Many landlord and tenant disputes can wind up in court. This often results in a lengthy, frustrating and costly process for landlords. Tenants may also feel the brunt of this process and may face significant consequences such as a lawful eviction and costs they cannot afford. Arbitration offers an alternative to this process.
It is a consensual, private and binding alternative to resolve landlord/tenant disputes. Unlike mediation, the arbitrator has the power to impose a decision on the parties. The process is confidential, so what is said during the process and the result usually cannot be revealed. Arbitration also offers greater authority to the parties who can decide how to structure arbitration, how much time the parties will each have to present their case and the extent of discovery.
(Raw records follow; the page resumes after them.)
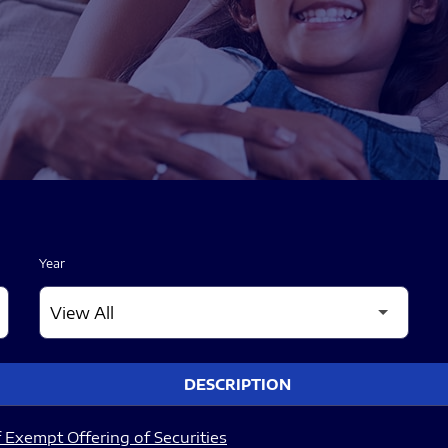
Year
DESCRIPTION
 Exempt Offering of Securities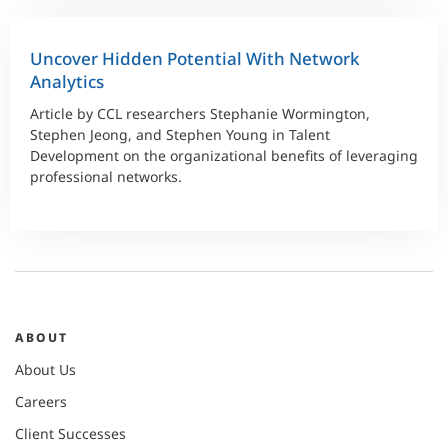
Uncover Hidden Potential With Network
Analytics
Article by CCL researchers Stephanie Wormington,
Stephen Jeong, and Stephen Young in Talent
Development on the organizational benefits of leveraging
professional networks.
ABOUT
About Us
Careers
Client Successes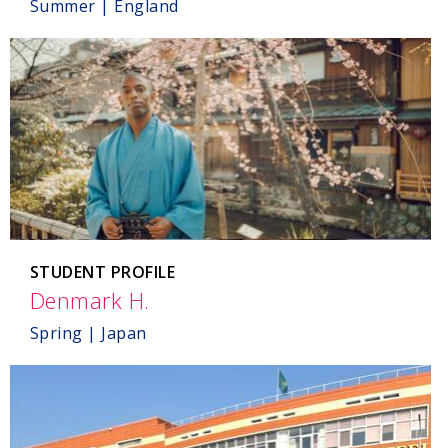
Summer | England
STUDENT PROFILE
Denmark H.
,
Japan
Spring | Japan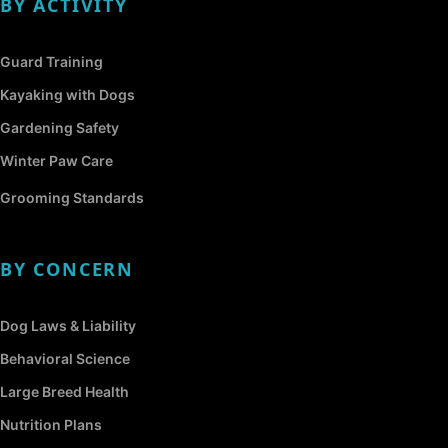
BY ACTIVITY
Guard Training
Kayaking with Dogs
Gardening Safety
Winter Paw Care
Grooming Standards
BY CONCERN
Dog Laws & Liability
Behavioral Science
Large Breed Health
Nutrition Plans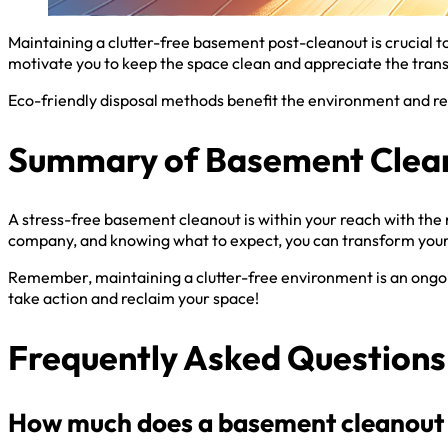
Maintaining a clutter-free basement post-cleanout is crucial t
motivate you to keep the space clean and appreciate the tran
Eco-friendly disposal methods benefit the environment and red
Summary of Basement Clean
A stress-free basement cleanout is within your reach with the 
company, and knowing what to expect, you can transform your
Remember, maintaining a clutter-free environment is an ongoing
take action and reclaim your space!
Frequently Asked Questions
How much does a basement cleanout 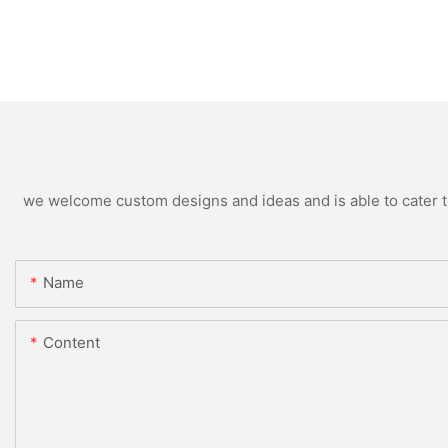
we welcome custom designs and ideas and is able to cater to 
Name
Content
This provides greater control to the parties to determine how the process will work.
Arbitration may be required if there is a mandatory arbitration clause included in the lease. In these situations, the parties may waive their right to bring their disputes to court. If a party takes the case to court, the proceedings will usually be stayed so the parties can pursue arbitration.
Arbitration is becoming increasingly common in many communities to resolve landlord/tenant disputes. It is used to help parties resolve issues related to rent arrears, contract disputes, environmental issues, rent reviews, neighbor disputes and other issues that arise in the landlord/tenant context.
During arbitration, the parties present evidence, their own testimony and the testimony of other witnesses. After hearing both sides, the arbitrator makes a final ruling, or award. This award is typically binding and usually cannot be appealed.